== Records shown

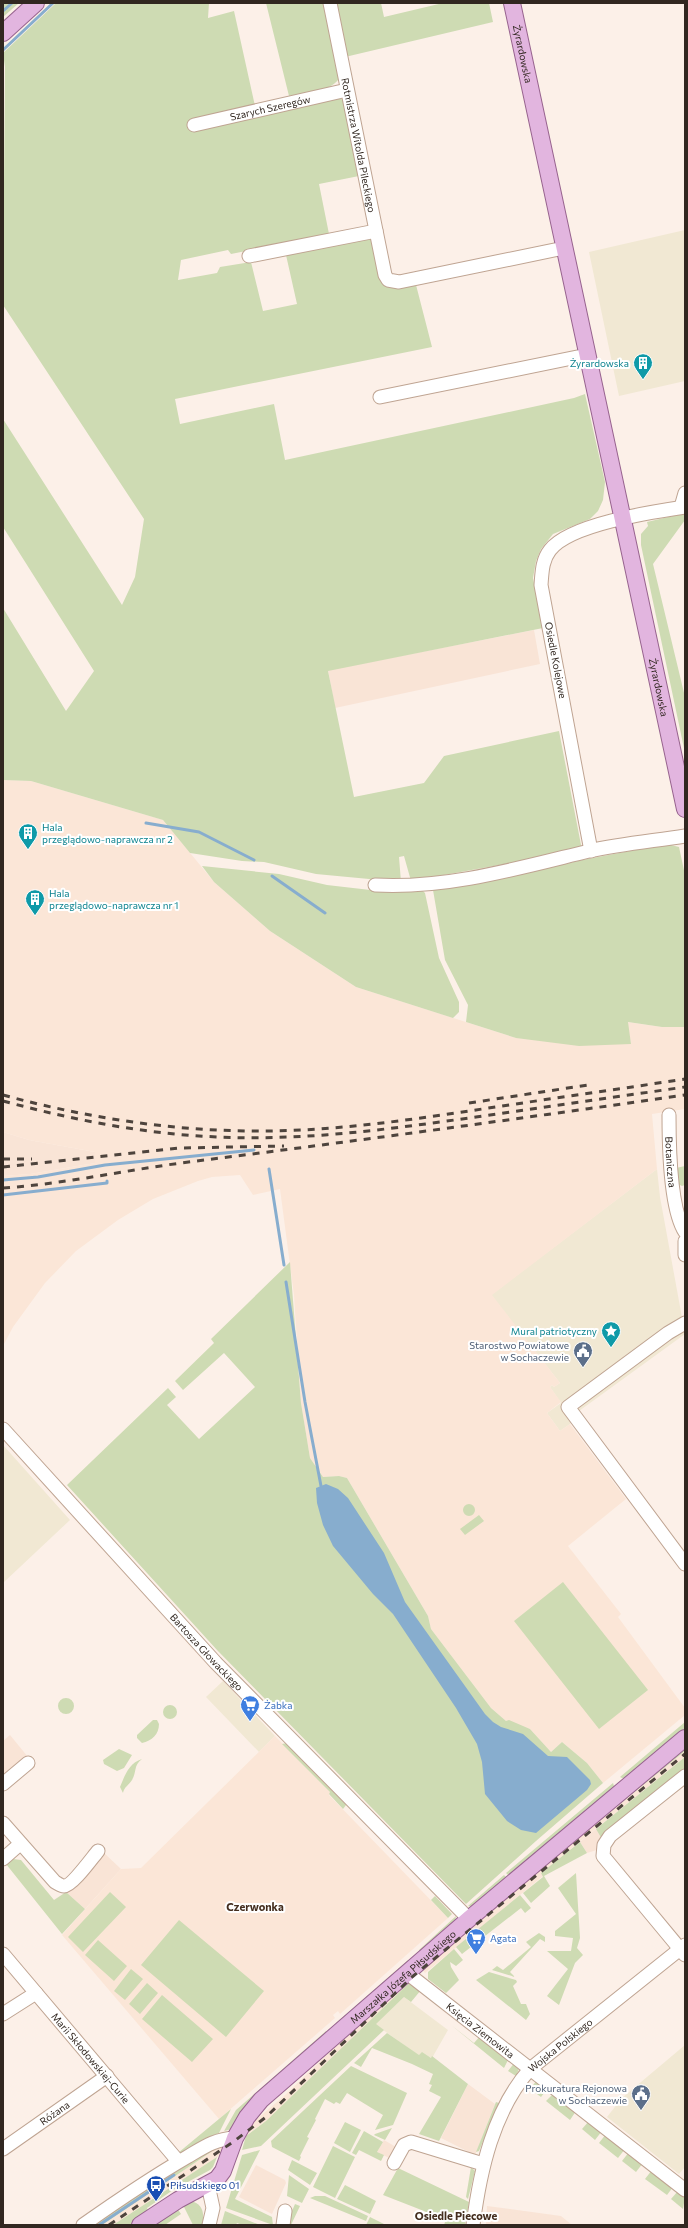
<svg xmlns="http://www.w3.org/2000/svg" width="688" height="2228" viewBox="0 0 688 2228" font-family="Commissioner,sans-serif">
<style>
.commercial{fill:#f1e8d3}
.industrial{fill:#f9e4d6}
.built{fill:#fbe6d7}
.green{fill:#cedbb3}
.water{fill:#87adce}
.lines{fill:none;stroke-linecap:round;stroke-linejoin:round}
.stream{stroke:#87adce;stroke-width:3}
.minor-casing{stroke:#bfa492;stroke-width:15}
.major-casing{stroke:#97638e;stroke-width:18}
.minor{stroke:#fff;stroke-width:13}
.major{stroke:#e2b5df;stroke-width:16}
.rail{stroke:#4e443d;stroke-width:3;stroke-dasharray:7 7;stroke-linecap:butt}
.labels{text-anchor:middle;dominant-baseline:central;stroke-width:4;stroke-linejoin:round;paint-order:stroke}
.street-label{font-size:10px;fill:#312720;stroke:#fff}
.culture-label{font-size:10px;fill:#0d838f;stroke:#fff;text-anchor:end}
.service-label{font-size:10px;fill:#4e5e75;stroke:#fff;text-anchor:end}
.shop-label{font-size:10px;fill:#366cbe;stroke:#fff;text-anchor:start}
.transit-label{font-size:10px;fill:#164399;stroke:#fff;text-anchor:start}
.neighbourhood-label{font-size:11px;font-weight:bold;fill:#442e1f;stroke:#fff}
</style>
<rect width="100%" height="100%" fill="#fcf0e8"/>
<!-- commercial -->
<path class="commercial" d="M685 230V381L619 396 589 252Z
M657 1169 660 1197 685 1334 579 1411 570 1424 560 1431 547 1413 561 1403 550 1387 552 1385 554 1387 560 1383 491 1295Z
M3 1445 70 1520 3 1583Z
M223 1681 275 1736 259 1752 206 1697Z
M404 1997 448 2030 432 2058 419 2056 375 2024Z
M685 2045V2167L679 2174 607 2117 622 2098Z"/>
<!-- industrial -->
<path class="industrial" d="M534 630 540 664 335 708 328 670Z
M3 1132 29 1140 95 1152V1163L30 1174 3 1176Z
M10 1735 28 1757 3 1778V1741Z
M596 1829 603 1841 600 1849 587 1853 580 1842Z
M102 1851 121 1869 85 1909 66 1892Z
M468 2084 495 2104 475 2155 441 2138Z
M384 2140 396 2147 389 2158 377 2152Z
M256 2165 285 2180 286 2183 272 2214 239 2197Z
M487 2206 561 2216 572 2225H486Z"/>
<!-- built -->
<path class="built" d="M3 780 31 781 163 820 214 882 270 931 356 987 516 1038 631 1043 627 1022 662 1027H685V1109L652 1114 657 1169 492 1295 560 1383 554 1387 552 1385 550 1387 561 1402 547 1413 560 1431 570 1424 626 1499 568 1546 621 1614 618 1617 685 1708V1715L603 1783 587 1763 562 1742 551 1752 530 1729 506 1721 491 1708 431 1629 428 1616 347 1478 339 1476 323 1477 310 1458 301 1403 294 1295 280 1189 253 1195 240 1175 212 1177 198 1181 153 1199 118 1220 76 1251 45 1283 13 1327 3 1346V1176L30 1174 95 1163V1152L29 1140 3 1132Z
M275 1736 330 1792 329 1795 448 1918 340 2014 338 2011 333 2015 335 2018 219 2119 62 1935 121 1869 141 1868Z
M685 1751V1757L541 1873 543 1876 520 1895 425 1973 420 1967Z
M406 1979 409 1983 266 2121 217 2157 113 2225H102L244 2130 284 2096Z"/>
<!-- green -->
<path class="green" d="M3 3H19L3 17Z
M56 3H209L208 18 234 11 255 106 336 96 343 100 359 176 319 184 329 234 231 254 228 250 181 260 178 280 217 273 220 267 251 262 263 311 297 304 286 255 368 237 373 240 381 275 415 281 432 347 175 399 180 424 274 404 285 460 574 398 585 394 605 482 603 500 598 511 590 519 553 534 541 549 536 561 533 578 543 628 328 671 354 797 424 783 444 756 559 731 582 850 411 881 404 856 399 857 401 882 316 874 264 862 242 861 190 853 163 820 31 781 3 780V608L66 711 94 671 3 527V419L122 605 135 577 144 519 3 305 5 67 3 53Z
M266 3H325L341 75C333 93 307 92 289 96Z
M335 3H381L384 17 443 3H489L493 22 345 57Z
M685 513V520L653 564 685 697V753L641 545V534L648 526 647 522Z
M667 844 679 847 685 875V1027H662L628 1022 631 1044 579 1046 516 1038 466 1022 468 1005 445 960 433 890 518 875 582 860Z
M202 866 279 874 327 885 379 891 422 890 425 893 439 958 459 1002V1012L453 1018 356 987 270 931 214 882Z
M685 1166V1185L682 1186 678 1184 676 1168Z
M290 1262 301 1403 310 1458 323 1477 339 1476 347 1478 428 1616 431 1629 491 1708 506 1721 509 1720 530 1729 551 1752 562 1742 587 1763 603 1783 536 1841 466 1904 217 1650 67 1485 168 1388 176 1397 167 1405 199 1439 255 1387 224 1353 183 1390 175 1381 214 1343 211 1339Z
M463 1510a6 6 0 1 1 12 0a6 6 0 1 1-12 0Z
M479 1515 484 1521 465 1535 460 1529Z
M563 1582 648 1690 599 1729 514 1621Z
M58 1706a8 8 0 1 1 16 0a8 8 0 1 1-16 0Z
M163 1712a7 7 0 1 1 14 0a7 7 0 1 1-14 0Z
M153 1720H157L159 1724C159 1734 152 1741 142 1743L137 1738V1735Z
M685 1722V1731L626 1780 620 1777Z
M287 1743 345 1800 346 1805 343 1809 329 1794 330 1792 282 1744Z
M685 1745V1751L572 1843Z
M119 1749 132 1755 124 1768 117 1771 104 1764 103 1760Z
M685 1757V1772L603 1841 596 1829Z
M142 1759C133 1766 137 1772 132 1780 129 1785 124 1787 123 1793L120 1787C125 1775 129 1763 142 1759Z
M613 1783 615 1789 510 1877 506 1873Z
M580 1842 587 1853 544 1876 550 1886 531 1903 523 1893 543 1877 541 1873Z
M13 1859 21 1860 54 1900 66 1892 85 1909 62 1934 6 1864Z
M576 1873 580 1938 577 1948 583 1955 575 1963 559 2005 547 1996 568 1969 547 1951H571L573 1938 555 1936V1931L576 1914 558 1888Z
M504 1875 508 1879 472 1907 468 1906Z
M110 1892 126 1907 83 1952 68 1937Z
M520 1895 531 1908 525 1913 521 1908 462 1954 456 1947Z
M435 1896 452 1914 448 1918 431 1900Z
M456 1916 455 1923 422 1953 419 1950Z
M179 1920 264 1991 226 2037 141 1965Z
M539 1933 545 1937V1942L540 1939 510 1972 515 1977 492 1970 497 1966 503 1970 531 1947 526 1942Z
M98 1940 127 1966 114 1981 85 1955Z
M454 1949 463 1960 456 1966 450 1962 451 1967 459 1980 446 1993 428 1979V1972Z
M408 1960 410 1962 338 2025 336 2023Z
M131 1969 143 1979 125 2000 114 1991Z
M489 1972 516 1980 517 1982 513 1986 521 2004H526L530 2014 526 2020 476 1980Z
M147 1983 158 1993 140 2014 129 2004Z
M409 1983 421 1990 411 2002 404 1997 376 2024 384 2030 261 2146 242 2150 246 2136 266 2121Z
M162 1995 213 2039 192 2062 142 2019Z
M451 2025 474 2043 481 2035 509 2058 504 2068Z
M326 2031 328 2034 232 2129 224 2131 236 2110Z
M387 2033 419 2055 422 2052 431 2058 432 2056 468 2084 439 2141 419 2134 441 2097 429 2091 432 2085 429 2084 433 2074 412 2064 372 2048 361 2067 354 2063Z
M515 2062 519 2069 516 2076 508 2071Z
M351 2066 407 2093 393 2125 375 2130 383 2115 347 2093 340 2104 336 2102 334 2104 325 2099 315 2119 316 2120 307 2137 309 2138 300 2156 301 2157 299 2161 272 2147 271 2141Z
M537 2080 548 2088 541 2097 530 2089Z
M554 2093 576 2111 570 2120 546 2101Z
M496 2102 499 2103 479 2151 476 2152Z
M231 2109 219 2133 204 2139 181 2154 178 2153Z
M589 2121 602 2131 595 2140 582 2129Z
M345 2122 361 2130 350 2152 334 2143Z
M392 2128 385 2140 374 2135 375 2134Z
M364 2131 383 2142 377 2152 384 2155 381 2161 359 2150 356 2155 352 2153Z
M606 2134 625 2149 618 2158 599 2143Z
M212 2146 217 2148 102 2225H89Z
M333 2146 355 2157 335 2198 313 2187Z
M260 2150 235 2199 272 2217 273 2225 226 2208 242 2155Z
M629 2152 643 2163 636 2172 622 2161Z
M217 2157 213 2167 210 2170 173 2190 147 2208 149 2212 129 2225H113Z
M292 2160 317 2173 310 2185 288 2170Z
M471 2167 475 2171 468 2199 466 2197Z
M398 2168 469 2202 465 2225H444L445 2222 424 2211 383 2195Z
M652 2170 673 2187 667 2195 645 2179Z
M289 2175 309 2189 302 2203 287 2196Z
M345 2185 376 2201 370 2214 337 2199Z
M678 2191 685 2197 683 2209 671 2199Z
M315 2196H325L368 2216 366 2221 310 2198Z
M190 2201C203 2203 205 2214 202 2225H193L183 2205Z
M295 2204 300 2206 291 2225H286Z
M177 2208 181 2214 165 2225H150Z
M225 2211 260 2225H242L237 2223 236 2225H221Z
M370 2217 386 2225H366Z"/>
<!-- water -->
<path class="water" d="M326 1484 338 1489 348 1498 384 1553 405 1602 485 1714 493 1722 501 1727 523 1734 548 1756 567 1757 590 1780 591 1784 587 1790 536 1833 521 1830 507 1821 485 1794 482 1762 477 1744 456 1708 393 1614 373 1594 333 1546 323 1525 317 1503 316 1488Z"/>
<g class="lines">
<!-- stream -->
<path class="stream" d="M3 11 12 3
M3 50 53 3
M146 823 199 832 254 860
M272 876 325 913
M269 1169 284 1265
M3 1180 38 1177 105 1165 254 1150
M3 1195 107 1183V1181
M286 1282 305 1402 321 1486
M99 2225 174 2175"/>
<!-- minor casing -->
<g class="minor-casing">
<g id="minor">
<path id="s1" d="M330 3 385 275 388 280 399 282 564 248"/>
<path id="s2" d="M194 125 347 90"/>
<path d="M249 256 376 231"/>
<path d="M380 397 587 355"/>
<path d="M681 507 685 493"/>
<path d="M591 851 541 585C542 573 542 560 550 550 570 524 652 512 685 507"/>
<path d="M375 885C447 889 519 868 589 851 621 844 653 841 685 836"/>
<path id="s3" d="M669 1115C669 1142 670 1209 685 1232"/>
<path d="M685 1241V1255"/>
<path d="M685 1323 668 1333 568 1407 685 1564"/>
<path id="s4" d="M3 1429 216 1663 469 1919"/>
<path d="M685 1776 610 1836 604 1845 603 1856 685 1955"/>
<path d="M3 1784 28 1763"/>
<path d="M3 1823 55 1882C57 1883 61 1886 64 1886 72 1886 92 1858 98 1851"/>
<path d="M3 1859 20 1844"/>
<path id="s5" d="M3 1954 178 2161"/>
<path id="s6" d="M407 1973 685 2190"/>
<path d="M3 2014 36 1993"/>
<path id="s7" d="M3 2149 107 2076"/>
<path d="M394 2163 404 2145 411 2142 483 2164"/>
<path d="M208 2185 213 2208 209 2225"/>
<path d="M83 2225C117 2201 151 2178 187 2157 204 2147 215 2139 235 2138"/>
<path d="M283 2225 285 2211"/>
<path id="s8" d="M473 2225C480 2171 493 2111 530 2069L685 1945"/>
</g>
</g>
<!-- major casing -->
<g class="major-casing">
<g id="major">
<path id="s9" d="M512 3 685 809"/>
<path d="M3 33 36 3"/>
<path id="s10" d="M140 2225 178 2200 217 2179 223 2171 235 2138 247 2117 261 2100 469 1919 685 1738"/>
</g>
</g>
<!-- minor -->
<use href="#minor" class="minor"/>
<!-- major -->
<use href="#major" class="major"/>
<!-- rail -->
<path class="rail" d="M3 1095C84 1117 165 1130 249 1131 323 1132 396 1122 469 1111 541 1100 613 1090 685 1079
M3 1101C74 1120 144 1134 218 1137 305 1141 390 1129 476 1117 546 1107 615 1097 685 1087
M469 1103 588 1085
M3 1159H32
M3 1167 180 1148 284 1146
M3 1188C63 1184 121 1171 181 1163 349 1142 517 1119 685 1095
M109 2225 233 2142 266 2117 412 1977 685 1754"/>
</g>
<!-- icons -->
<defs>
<g id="building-pin" transform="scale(1)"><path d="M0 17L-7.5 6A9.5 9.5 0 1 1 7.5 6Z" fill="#0f9aa8" stroke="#fff"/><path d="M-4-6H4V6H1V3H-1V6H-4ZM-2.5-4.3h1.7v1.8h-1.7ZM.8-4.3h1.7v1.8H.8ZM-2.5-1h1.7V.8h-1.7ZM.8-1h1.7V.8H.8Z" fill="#fff"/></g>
<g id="sight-pin" transform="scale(1)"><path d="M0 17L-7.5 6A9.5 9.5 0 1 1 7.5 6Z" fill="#0f9aa8" stroke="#fff"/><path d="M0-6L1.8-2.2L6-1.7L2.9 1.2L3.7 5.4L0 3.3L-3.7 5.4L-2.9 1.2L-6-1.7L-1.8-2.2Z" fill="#fff"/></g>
<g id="civic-pin" transform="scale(1)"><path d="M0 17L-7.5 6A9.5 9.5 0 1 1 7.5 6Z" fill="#5c6f8a" stroke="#fff"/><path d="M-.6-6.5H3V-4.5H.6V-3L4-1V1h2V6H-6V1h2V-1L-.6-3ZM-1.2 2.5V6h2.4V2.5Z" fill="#fff"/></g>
<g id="supermarket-pin" transform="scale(1)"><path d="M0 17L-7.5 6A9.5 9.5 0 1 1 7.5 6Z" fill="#3f7fe0" stroke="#fff"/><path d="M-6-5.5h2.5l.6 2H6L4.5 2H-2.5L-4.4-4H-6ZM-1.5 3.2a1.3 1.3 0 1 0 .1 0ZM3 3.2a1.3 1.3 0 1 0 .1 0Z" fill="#fff"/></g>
<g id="bus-pin" transform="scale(1)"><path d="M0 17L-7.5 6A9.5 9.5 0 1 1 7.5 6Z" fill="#1a4fb4" stroke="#fff"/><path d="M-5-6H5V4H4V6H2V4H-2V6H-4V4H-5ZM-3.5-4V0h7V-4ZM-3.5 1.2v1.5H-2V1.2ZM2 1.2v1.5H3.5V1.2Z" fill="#fff"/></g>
</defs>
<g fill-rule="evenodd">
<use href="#building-pin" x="643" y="363"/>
<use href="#building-pin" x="28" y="833"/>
<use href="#building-pin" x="35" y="899"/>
<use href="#sight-pin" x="611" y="1331"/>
<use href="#civic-pin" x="583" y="1351"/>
<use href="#supermarket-pin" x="250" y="1705"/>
<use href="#supermarket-pin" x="476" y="1938"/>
<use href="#civic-pin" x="641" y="2094"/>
<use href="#bus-pin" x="156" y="2185"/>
</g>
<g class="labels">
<!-- street labels -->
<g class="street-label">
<text stroke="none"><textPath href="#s9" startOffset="52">Żyrardowska</textPath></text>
<text stroke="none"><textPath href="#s2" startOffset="78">Szarych Szeregów</textPath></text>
<text stroke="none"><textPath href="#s1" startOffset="145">Rotmistrza Witolda Pileckiego</textPath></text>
<text transform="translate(556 660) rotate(79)">Osiedle Kolejowe</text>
<text stroke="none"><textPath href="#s9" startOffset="700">Żyrardowska</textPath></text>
<text stroke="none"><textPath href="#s3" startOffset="47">Botaniczna</textPath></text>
<text stroke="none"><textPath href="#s4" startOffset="302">Bartosza Głowackiego</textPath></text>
<text stroke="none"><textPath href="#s10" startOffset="369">Marszałka Józefa Piłsudskiego</textPath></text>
<text stroke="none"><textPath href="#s6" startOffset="93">Księcia Ziemowita</textPath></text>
<text stroke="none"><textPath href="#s8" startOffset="207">Wojska Polskiego</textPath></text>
<text stroke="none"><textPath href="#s5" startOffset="136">Marii Skłodowskiej-Curie</textPath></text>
<text stroke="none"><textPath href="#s7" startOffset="63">Różana</textPath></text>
</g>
<!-- culture labels -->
<g class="culture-label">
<text x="629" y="363">Żyrardowska</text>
<text x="42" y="827" text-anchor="start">Hala<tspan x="42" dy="12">przeglądowo-naprawcza nr 2</tspan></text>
<text x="49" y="893" text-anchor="start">Hala<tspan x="49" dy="12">przeglądowo-naprawcza nr 1</tspan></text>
<text x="597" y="1331">Mural patriotyczny</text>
</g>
<!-- service labels -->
<g class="service-label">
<text x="569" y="1345">Starostwo Powiatowe<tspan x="569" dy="12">w Sochaczewie</tspan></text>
<text x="627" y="2088">Prokuratura Rejonowa<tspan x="627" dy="12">w Sochaczewie</tspan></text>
</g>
<!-- shop labels -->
<g class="shop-label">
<text x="264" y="1705">Żabka</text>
<text x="490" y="1938">Agata</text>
</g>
<!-- transit labels -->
<g class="transit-label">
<text x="170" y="2185">Piłsudskiego 01</text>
</g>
<!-- neighbourhood labels -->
<g class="neighbourhood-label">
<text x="255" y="1906">Czerwonka</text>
<text x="456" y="2215">Osiedle Piecowe</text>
</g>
</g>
<!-- border -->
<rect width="688" height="2228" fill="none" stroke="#312720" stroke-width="8"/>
</svg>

====

■ Task statement
Across all the lines of the data, count those that include the word "linejoin" and reply with that number only.

■ Answer box
2